Work order —
Give every line of the data again, unchanged, but with no pictures.

Stored data —
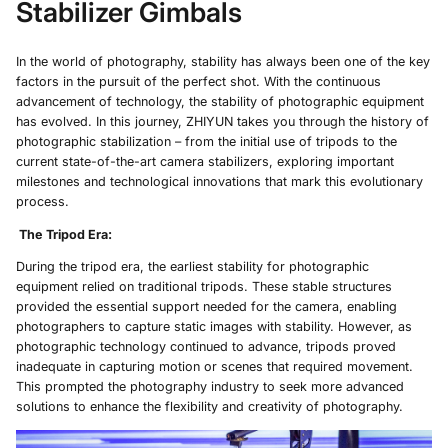
Stabilizer Gimbals
In the world of photography, stability has always been one of the key
factors in the pursuit of the perfect shot. With the continuous
advancement of technology, the stability of photographic equipment
has evolved. In this journey, ZHIYUN takes you through the history of
photographic stabilization – from the initial use of tripods to the
current state-of-the-art camera stabilizers, exploring important
milestones and technological innovations that mark this evolutionary
process.
The Tripod Era
:
During the tripod era, the earliest stability for photographic
equipment relied on traditional tripods. These stable structures
provided the essential support needed for the camera, enabling
photographers to capture static images with stability. However, as
photographic technology continued to advance, tripods proved
inadequate in capturing motion or scenes that required movement.
This prompted the photography industry to seek more advanced
solutions to enhance the flexibility and creativity of photography.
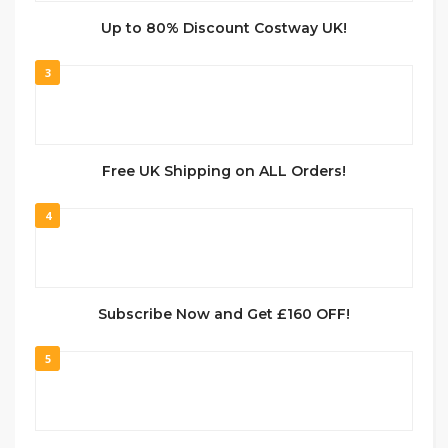
Up to 80% Discount Costway UK!
3
Free UK Shipping on ALL Orders!
4
Subscribe Now and Get £160 OFF!
5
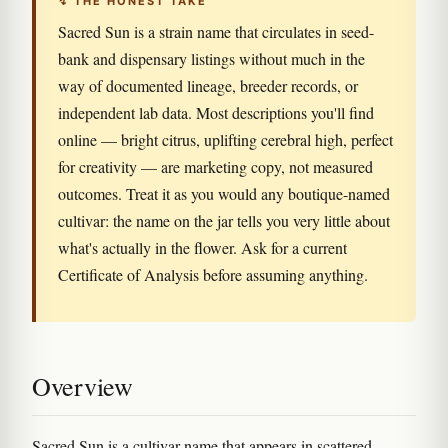
↯ THE HONEST TAKE
Sacred Sun is a strain name that circulates in seed-
bank and dispensary listings without much in the
way of documented lineage, breeder records, or
independent lab data. Most descriptions you'll find
online — bright citrus, uplifting cerebral high, perfect
for creativity — are marketing copy, not measured
outcomes. Treat it as you would any boutique-named
cultivar: the name on the jar tells you very little about
what's actually in the flower. Ask for a current
Certificate of Analysis before assuming anything.
Overview
Sacred Sun is a cultivar name that appears in scattered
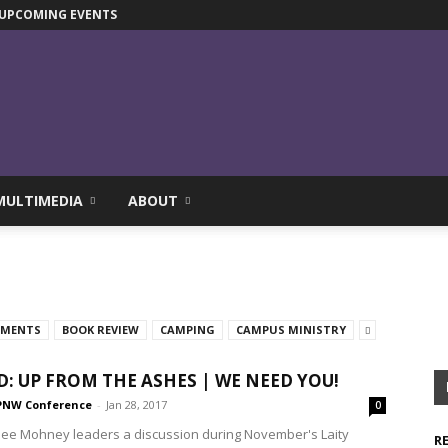
UPCOMING EVENTS
MULTIMEDIA
ABOUT
TMENTS
BOOK REVIEW
CAMPING
CAMPUS MINISTRY
D: UP FROM THE ASHES | WE NEED YOU!
PNW Conference
-
Jan 28, 2017
0
alee Mohney leaders a discussion during November's Laity
R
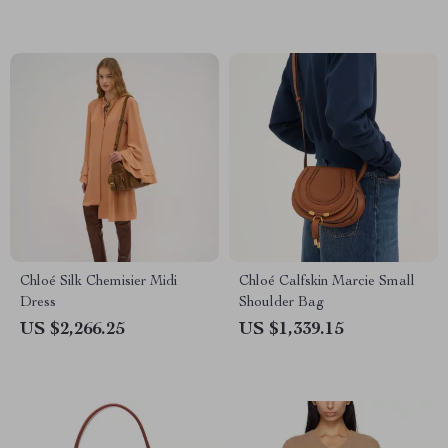
Chloé Silk Chemisier Midi
Chloé Calfskin Marcie Small
Dress
Shoulder Bag
US $2,266.25
US $1,339.15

Exercise answer —
Stabilizer Gimbals
In the world of photography, stability has always been one of the key
factors in the pursuit of the perfect shot. With the continuous
advancement of technology, the stability of photographic equipment
has evolved. In this journey, ZHIYUN takes you through the history of
photographic stabilization – from the initial use of tripods to the
current state-of-the-art camera stabilizers, exploring important
milestones and technological innovations that mark this evolutionary
process.
The Tripod Era
:
During the tripod era, the earliest stability for photographic
equipment relied on traditional tripods. These stable structures
provided the essential support needed for the camera, enabling
photographers to capture static images with stability. However, as
photographic technology continued to advance, tripods proved
inadequate in capturing motion or scenes that required movement.
This prompted the photography industry to seek more advanced
solutions to enhance the flexibility and creativity of photography.
Up to 80% Discount Costway UK!
3
Free UK Shipping on ALL Orders!
4
Subscribe Now and Get £160 OFF!
5
↯ THE HONEST TAKE
Sacred Sun is a strain name that circulates in seed-
bank and dispensary listings without much in the
way of documented lineage, breeder records, or
independent lab data. Most descriptions you'll find
online — bright citrus, uplifting cerebral high, perfect
for creativity — are marketing copy, not measured
outcomes. Treat it as you would any boutique-named
cultivar: the name on the jar tells you very little about
what's actually in the flower. Ask for a current
Certificate of Analysis before assuming anything.
Overview
Sacred Sun is a cultivar name that appears in scattered
UPCOMING EVENTS
MULTIMEDIA
ABOUT
TMENTS
BOOK REVIEW
CAMPING
CAMPUS MINISTRY
D: UP FROM THE ASHES | WE NEED YOU!
PNW Conference
-
Jan 28, 2017
0
alee Mohney leaders a discussion during November's Laity
R
Chloé Silk Chemisier Midi
Chloé Calfskin Marcie Small
Dress
Shoulder Bag
US $2,266.25
US $1,339.15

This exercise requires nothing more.